(Document images with source code)
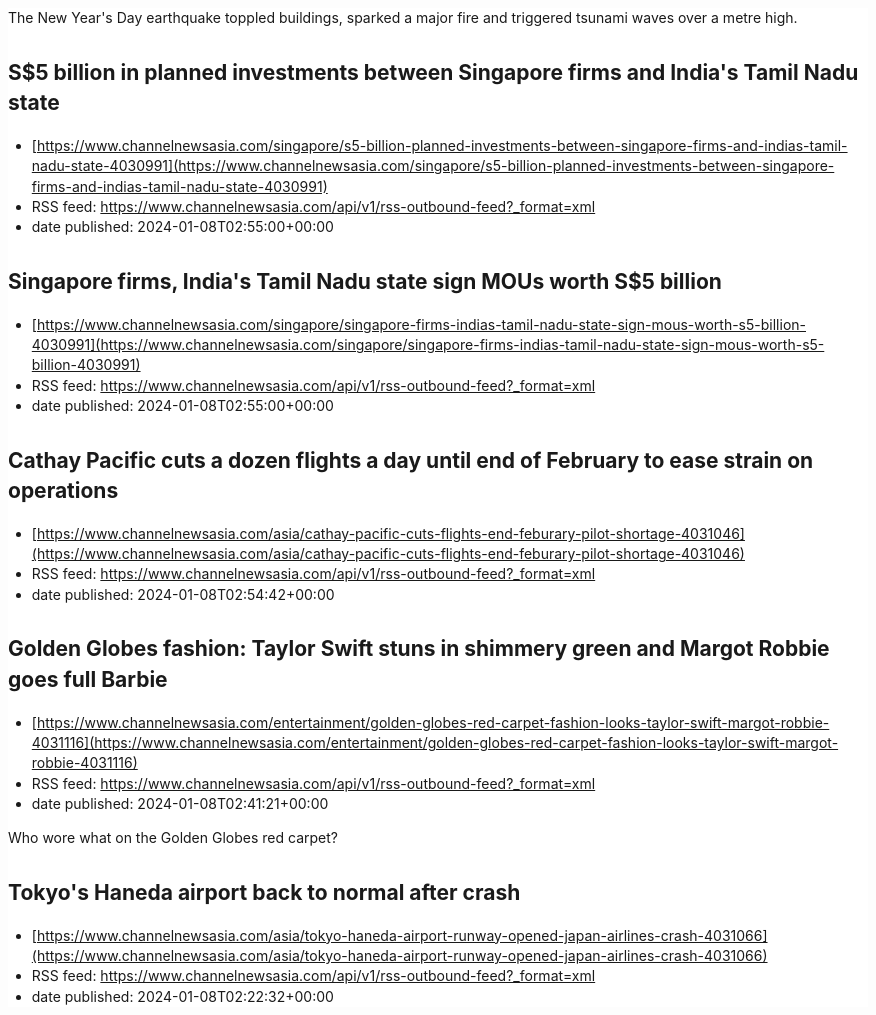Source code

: The New Year's Day earthquake toppled buildings, sparked a major fire and triggered tsunami waves over a metre high.

## S$5 billion in planned investments between Singapore firms and India's Tamil Nadu state
 - [https://www.channelnewsasia.com/singapore/s5-billion-planned-investments-between-singapore-firms-and-indias-tamil-nadu-state-4030991](https://www.channelnewsasia.com/singapore/s5-billion-planned-investments-between-singapore-firms-and-indias-tamil-nadu-state-4030991)
 - RSS feed: https://www.channelnewsasia.com/api/v1/rss-outbound-feed?_format=xml
 - date published: 2024-01-08T02:55:00+00:00



## Singapore firms, India's Tamil Nadu state sign MOUs worth S$5 billion
 - [https://www.channelnewsasia.com/singapore/singapore-firms-indias-tamil-nadu-state-sign-mous-worth-s5-billion-4030991](https://www.channelnewsasia.com/singapore/singapore-firms-indias-tamil-nadu-state-sign-mous-worth-s5-billion-4030991)
 - RSS feed: https://www.channelnewsasia.com/api/v1/rss-outbound-feed?_format=xml
 - date published: 2024-01-08T02:55:00+00:00



## Cathay Pacific cuts a dozen flights a day until end of February to ease strain on operations
 - [https://www.channelnewsasia.com/asia/cathay-pacific-cuts-flights-end-feburary-pilot-shortage-4031046](https://www.channelnewsasia.com/asia/cathay-pacific-cuts-flights-end-feburary-pilot-shortage-4031046)
 - RSS feed: https://www.channelnewsasia.com/api/v1/rss-outbound-feed?_format=xml
 - date published: 2024-01-08T02:54:42+00:00



## Golden Globes fashion: Taylor Swift stuns in shimmery green and Margot Robbie goes full Barbie
 - [https://www.channelnewsasia.com/entertainment/golden-globes-red-carpet-fashion-looks-taylor-swift-margot-robbie-4031116](https://www.channelnewsasia.com/entertainment/golden-globes-red-carpet-fashion-looks-taylor-swift-margot-robbie-4031116)
 - RSS feed: https://www.channelnewsasia.com/api/v1/rss-outbound-feed?_format=xml
 - date published: 2024-01-08T02:41:21+00:00

Who wore what on the Golden Globes red carpet?

## Tokyo's Haneda airport back to normal after crash
 - [https://www.channelnewsasia.com/asia/tokyo-haneda-airport-runway-opened-japan-airlines-crash-4031066](https://www.channelnewsasia.com/asia/tokyo-haneda-airport-runway-opened-japan-airlines-crash-4031066)
 - RSS feed: https://www.channelnewsasia.com/api/v1/rss-outbound-feed?_format=xml
 - date published: 2024-01-08T02:22:32+00:00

* Problem details:
Would you copy all of the data exactly? Keep the pictures out of it.

* Answer section:
Source code

: The New Year's Day earthquake toppled buildings, sparked a major fire and triggered tsunami waves over a metre high.

## S$5 billion in planned investments between Singapore firms and India's Tamil Nadu state
 - [https://www.channelnewsasia.com/singapore/s5-billion-planned-investments-between-singapore-firms-and-indias-tamil-nadu-state-4030991](https://www.channelnewsasia.com/singapore/s5-billion-planned-investments-between-singapore-firms-and-indias-tamil-nadu-state-4030991)
 - RSS feed: https://www.channelnewsasia.com/api/v1/rss-outbound-feed?_format=xml
 - date published: 2024-01-08T02:55:00+00:00



## Singapore firms, India's Tamil Nadu state sign MOUs worth S$5 billion
 - [https://www.channelnewsasia.com/singapore/singapore-firms-indias-tamil-nadu-state-sign-mous-worth-s5-billion-4030991](https://www.channelnewsasia.com/singapore/singapore-firms-indias-tamil-nadu-state-sign-mous-worth-s5-billion-4030991)
 - RSS feed: https://www.channelnewsasia.com/api/v1/rss-outbound-feed?_format=xml
 - date published: 2024-01-08T02:55:00+00:00



## Cathay Pacific cuts a dozen flights a day until end of February to ease strain on operations
 - [https://www.channelnewsasia.com/asia/cathay-pacific-cuts-flights-end-feburary-pilot-shortage-4031046](https://www.channelnewsasia.com/asia/cathay-pacific-cuts-flights-end-feburary-pilot-shortage-4031046)
 - RSS feed: https://www.channelnewsasia.com/api/v1/rss-outbound-feed?_format=xml
 - date published: 2024-01-08T02:54:42+00:00



## Golden Globes fashion: Taylor Swift stuns in shimmery green and Margot Robbie goes full Barbie
 - [https://www.channelnewsasia.com/entertainment/golden-globes-red-carpet-fashion-looks-taylor-swift-margot-robbie-4031116](https://www.channelnewsasia.com/entertainment/golden-globes-red-carpet-fashion-looks-taylor-swift-margot-robbie-4031116)
 - RSS feed: https://www.channelnewsasia.com/api/v1/rss-outbound-feed?_format=xml
 - date published: 2024-01-08T02:41:21+00:00

Who wore what on the Golden Globes red carpet?

## Tokyo's Haneda airport back to normal after crash
 - [https://www.channelnewsasia.com/asia/tokyo-haneda-airport-runway-opened-japan-airlines-crash-4031066](https://www.channelnewsasia.com/asia/tokyo-haneda-airport-runway-opened-japan-airlines-crash-4031066)
 - RSS feed: https://www.channelnewsasia.com/api/v1/rss-outbound-feed?_format=xml
 - date published: 2024-01-08T02:22:32+00:00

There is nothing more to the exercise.